Addressing the Arguments of a Mayor
Tibor R. Machan
The Mayor of Ft. Collins, CO, published a letter on his web site in response to a student who protested smoking ordinances and quoted me to indicate the problem with such laws. The quote used went as follows: "Why do [government officials and voters] believe that they are entitled to non-smoking in restaurants when they do not belong to them? Whoever owns the area…ought to have the right to say whether smoking is permitted in it."
Mayor Ray Martinez responded as follows:
There are many good reasons why the government steps in and looks after the health and safety of the public in general. Just for a few examples, some states require motorcyclists to wear helmets, seatbelts in the vehicle, no smoking on the airlines, you can't move into your home until the builder receives a "certificate of occupancy," which means the government inspects the home before you can live in the home you are purchasing, restaurants have many regulations regarding the temperature they have to keep the refrigerator, certain foods, cleaning up responsibilities, handling of foods, liquor licensing, being searched at the airport for the safety of all, guidelines on where you can and cannot drink alcoholic beverages and at what age, privileges of driving depending on your health condition, your age, testing ability to qualify for a drivers' license, where you can and cannot ride a bicycle, etc. and the list goes on.
I was not asked to be part of this debate and do not know if the student who chose to quote me had the chance to reply. However, the Mayor’s response merits attention because it contains some very popular ways of defending government intervention in people’s lives and because he appears to be sincere and certainly civil in his response.
Let me take the examples the mayor offers in order. He says that “some states require motorcyclists to wear helmets, seatbelts in the vehicle….” Indeed, it is the law in many states that when using state roads, motorcyclists must wear helmets and those in cars must wear seatbelts. These laws, however, rest precisely on the principle of property rights. The states own the roads and make the rules of using them. (One might raise the question whether the states ought to own the roads, but that is not the issue here.) Ownership confers the authority to make the rules and the mayor appears to agree.
The mayor then goes on to mention the FAA’s rules of prohibiting “smoking on the airlines…” While there is a federal regulation to this effect, he doesn’t defend it and it is indeed questionable whether it can be defended. An airline in a free society ought to be free to offer its services on its own terms and costumers ought to be free to either accept or reject them. It is just from this kind of diverse provision of services that competition arises. By imposing the terms, the government undermines both freedom and competition. As to some basic health provisions, the pressure of possible law suits and insurance company requirements would meet those without involving any government intervention.

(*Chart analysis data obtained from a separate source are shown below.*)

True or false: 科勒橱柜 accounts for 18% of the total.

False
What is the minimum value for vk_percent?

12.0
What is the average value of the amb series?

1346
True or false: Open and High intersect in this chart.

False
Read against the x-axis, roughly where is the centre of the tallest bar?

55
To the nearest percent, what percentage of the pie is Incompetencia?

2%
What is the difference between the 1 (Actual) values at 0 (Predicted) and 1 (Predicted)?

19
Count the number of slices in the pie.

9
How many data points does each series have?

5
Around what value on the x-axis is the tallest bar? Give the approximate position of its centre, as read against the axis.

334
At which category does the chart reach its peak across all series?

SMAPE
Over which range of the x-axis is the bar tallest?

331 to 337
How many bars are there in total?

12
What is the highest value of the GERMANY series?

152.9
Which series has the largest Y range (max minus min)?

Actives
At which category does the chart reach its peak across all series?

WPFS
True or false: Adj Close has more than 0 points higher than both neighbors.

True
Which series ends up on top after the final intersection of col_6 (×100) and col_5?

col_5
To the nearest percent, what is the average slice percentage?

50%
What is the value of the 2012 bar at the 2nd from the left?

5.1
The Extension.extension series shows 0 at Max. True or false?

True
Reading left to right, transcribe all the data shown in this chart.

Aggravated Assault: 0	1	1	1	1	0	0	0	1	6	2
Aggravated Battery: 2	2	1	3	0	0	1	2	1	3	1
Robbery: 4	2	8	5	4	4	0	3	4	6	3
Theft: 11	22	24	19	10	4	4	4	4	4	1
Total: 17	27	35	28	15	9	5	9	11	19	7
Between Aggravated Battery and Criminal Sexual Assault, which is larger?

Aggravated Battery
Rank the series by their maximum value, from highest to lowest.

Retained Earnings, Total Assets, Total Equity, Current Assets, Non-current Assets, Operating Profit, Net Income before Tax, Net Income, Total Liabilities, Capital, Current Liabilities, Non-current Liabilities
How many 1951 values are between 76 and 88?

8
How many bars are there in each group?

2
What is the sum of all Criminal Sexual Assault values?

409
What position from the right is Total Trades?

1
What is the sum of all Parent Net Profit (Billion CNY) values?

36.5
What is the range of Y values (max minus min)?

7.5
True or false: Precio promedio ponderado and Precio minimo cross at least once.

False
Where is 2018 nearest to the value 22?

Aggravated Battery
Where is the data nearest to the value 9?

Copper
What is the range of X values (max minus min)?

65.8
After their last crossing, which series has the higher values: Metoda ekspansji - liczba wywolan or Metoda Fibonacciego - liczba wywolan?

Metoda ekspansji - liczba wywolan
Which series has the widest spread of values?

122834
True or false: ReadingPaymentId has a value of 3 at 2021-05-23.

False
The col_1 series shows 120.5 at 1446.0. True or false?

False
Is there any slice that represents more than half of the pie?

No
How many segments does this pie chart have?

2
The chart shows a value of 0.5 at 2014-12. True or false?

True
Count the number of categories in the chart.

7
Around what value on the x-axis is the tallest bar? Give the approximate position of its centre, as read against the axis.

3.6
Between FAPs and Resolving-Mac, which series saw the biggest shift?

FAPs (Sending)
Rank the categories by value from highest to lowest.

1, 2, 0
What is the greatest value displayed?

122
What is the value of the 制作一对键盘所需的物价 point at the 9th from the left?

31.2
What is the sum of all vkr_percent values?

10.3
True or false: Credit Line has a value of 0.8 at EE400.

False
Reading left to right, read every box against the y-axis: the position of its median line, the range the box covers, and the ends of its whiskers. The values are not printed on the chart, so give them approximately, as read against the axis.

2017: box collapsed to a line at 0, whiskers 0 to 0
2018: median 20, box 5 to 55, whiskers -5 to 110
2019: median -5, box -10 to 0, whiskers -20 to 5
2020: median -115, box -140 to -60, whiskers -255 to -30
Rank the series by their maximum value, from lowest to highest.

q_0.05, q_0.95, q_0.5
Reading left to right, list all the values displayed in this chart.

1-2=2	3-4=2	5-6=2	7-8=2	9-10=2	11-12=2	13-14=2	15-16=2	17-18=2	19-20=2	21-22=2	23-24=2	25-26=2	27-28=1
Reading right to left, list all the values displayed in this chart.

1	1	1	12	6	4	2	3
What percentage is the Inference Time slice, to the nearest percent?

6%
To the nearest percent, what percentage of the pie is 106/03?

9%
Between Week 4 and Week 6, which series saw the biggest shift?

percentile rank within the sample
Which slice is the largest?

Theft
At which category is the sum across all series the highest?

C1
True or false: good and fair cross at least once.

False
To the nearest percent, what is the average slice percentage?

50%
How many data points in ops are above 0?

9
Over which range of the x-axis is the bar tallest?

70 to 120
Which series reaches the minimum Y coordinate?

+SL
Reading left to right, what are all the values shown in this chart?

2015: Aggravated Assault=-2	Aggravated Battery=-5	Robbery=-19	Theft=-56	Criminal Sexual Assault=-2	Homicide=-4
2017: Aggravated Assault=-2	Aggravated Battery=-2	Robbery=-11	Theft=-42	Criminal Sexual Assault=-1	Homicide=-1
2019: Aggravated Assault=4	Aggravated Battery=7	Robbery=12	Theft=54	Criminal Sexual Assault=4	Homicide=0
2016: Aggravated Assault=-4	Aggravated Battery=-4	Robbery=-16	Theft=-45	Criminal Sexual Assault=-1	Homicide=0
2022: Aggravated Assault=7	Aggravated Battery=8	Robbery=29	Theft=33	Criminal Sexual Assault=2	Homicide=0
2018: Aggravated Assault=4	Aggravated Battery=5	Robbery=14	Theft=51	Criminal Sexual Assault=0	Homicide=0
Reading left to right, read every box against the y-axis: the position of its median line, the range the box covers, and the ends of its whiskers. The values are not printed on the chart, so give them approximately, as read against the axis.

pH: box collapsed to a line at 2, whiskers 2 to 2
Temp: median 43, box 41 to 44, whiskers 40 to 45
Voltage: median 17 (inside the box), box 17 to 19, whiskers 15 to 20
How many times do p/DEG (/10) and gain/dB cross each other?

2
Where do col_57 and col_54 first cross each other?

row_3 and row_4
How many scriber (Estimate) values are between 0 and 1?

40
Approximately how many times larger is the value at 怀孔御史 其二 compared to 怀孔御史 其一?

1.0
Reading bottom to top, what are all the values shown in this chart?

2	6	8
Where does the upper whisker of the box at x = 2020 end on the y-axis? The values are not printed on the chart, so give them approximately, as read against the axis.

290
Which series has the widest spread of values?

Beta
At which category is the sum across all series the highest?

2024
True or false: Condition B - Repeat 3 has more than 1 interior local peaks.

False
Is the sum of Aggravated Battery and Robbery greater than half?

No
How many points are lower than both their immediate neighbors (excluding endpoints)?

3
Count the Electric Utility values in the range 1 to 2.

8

The mayor goes not to note that “you can't move into your home until the builder receives a ‘certificate of occupancy,’ which means the government inspects the home before you can live in the home you are purchasing….” Again, this is an accurate enough report on how things stand but it misses the point: perhaps they ought not to stand this way. It is arguable that governments, which in the Declaration of Independence are said to be instituted so as to “secure [our] rights,” exceed their proper authority when they go around inspecting homes and imposing rules on how they must be built, except in so far as certain ways of building homes can involve a clear and present danger to innocent third parties.
The mayor then mentions that “restaurants have many regulations regarding the temperature they have to keep the refrigerator, certain foods, cleaning up responsibilities, handling of foods, liquor licensing….” And again he is correct but the point isn’t whether there are such regulations but whether they are just, proper, for the government to issue and enforce. All these regulations could be achieved without government – insurance companies could require all these measures before they will sell insurance to restaurants, for example. And organizations akin to the Better Business Bureau could also carry out these kinds of functions. Finally, if a restaurant owner decided not to provide these services and customers were still willing to trust the establishment, it would be their right to do so in a genuinely free society. The mayor continues in the same vein noting that passengers are “being searched at the airport for the safety of all,” and that there are “guidelines on where you can and cannot drink alcoholic beverages and at what age,” that the “privileges of driving depend… on your health condition, your age, testing ability to qualify for a drivers' license, where you can and cannot ride a bicycle, etc. and the list goes on.” All this is true. The last part of the list concerns, again, the fact that governments own the roads and are responsible for administering them, so they set the rules of the road. As to searches at airports, these also take place in government facilities and are therefore subject to the government’s rules, although that isn’t the only alternative – airports could be privately owned and administered and once again insurance companies could set requirements that would result in safety regulations.
What the mayor’s comments show is lack of consideration for alternative ways of securing safety, ways that do not do violence to the principle of individual rights. They also reveal complacency about the slippery slope of encroaching government intervention in people’s lives – from his sort of reasoning one can indeed move to justifying a totalitarian state.
Finally, since restaurants are private property in most instances, most of the mayor’s examples do not apply to whether they may be regulated by the government, including as to whether costumers may nor may not smoke there.